## What you have to do
Determine the number of lines in these entries that hold the word "left". Give the number and nothing more.

## Per-instance keypoint data

======

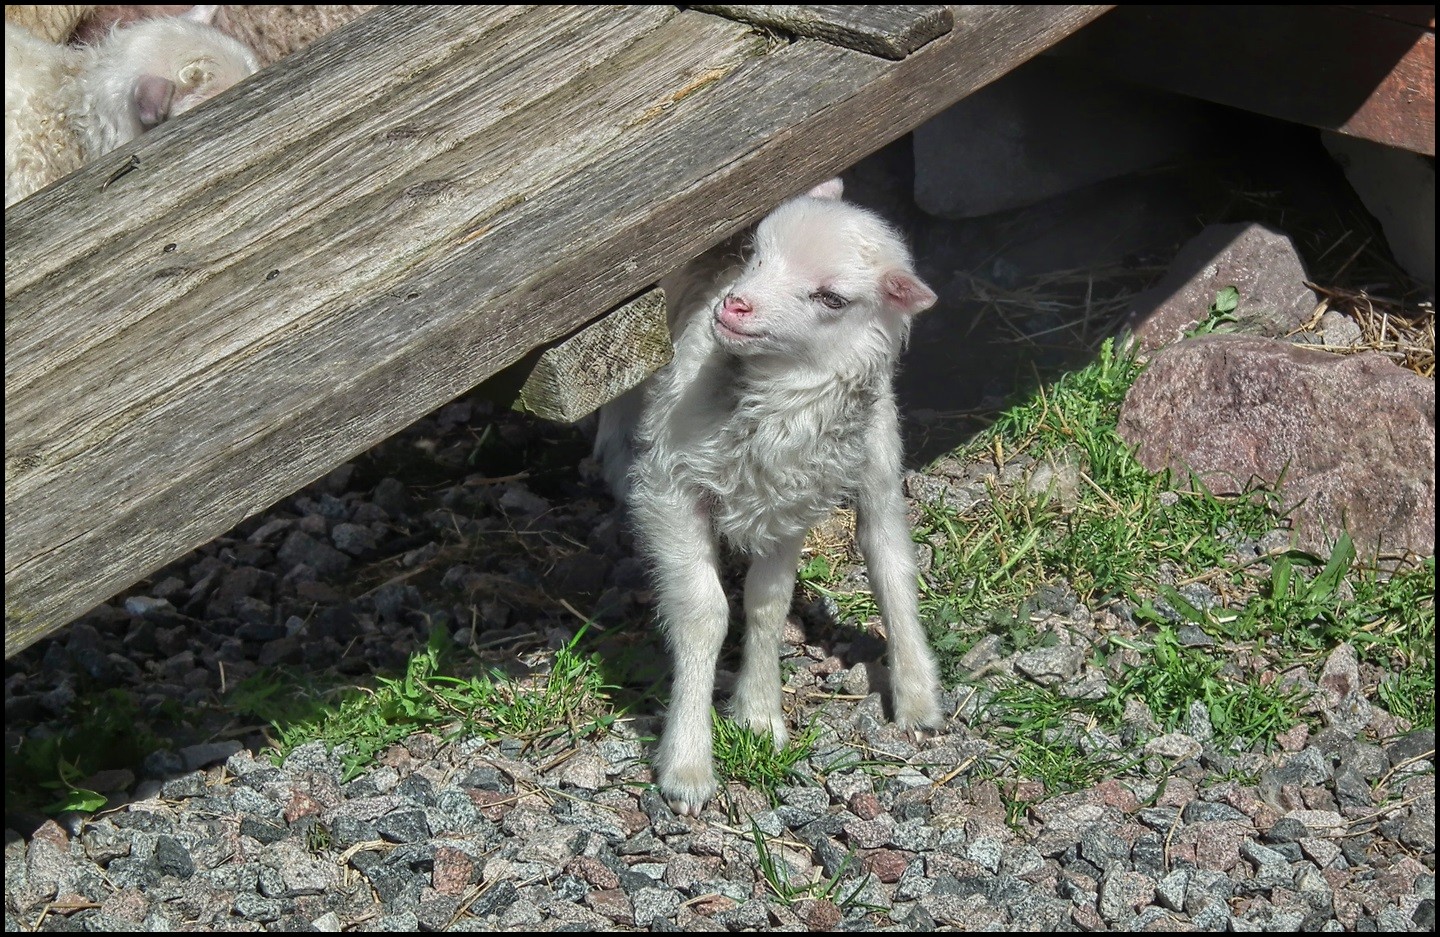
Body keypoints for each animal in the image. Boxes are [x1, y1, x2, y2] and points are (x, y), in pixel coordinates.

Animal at [601, 179, 950, 817]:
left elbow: (769, 602)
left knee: (887, 557)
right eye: (757, 254)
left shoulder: (788, 502)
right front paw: (688, 765)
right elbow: (704, 613)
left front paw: (759, 715)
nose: (735, 305)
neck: (776, 400)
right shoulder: (672, 488)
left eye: (832, 298)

======

## Exercise response
5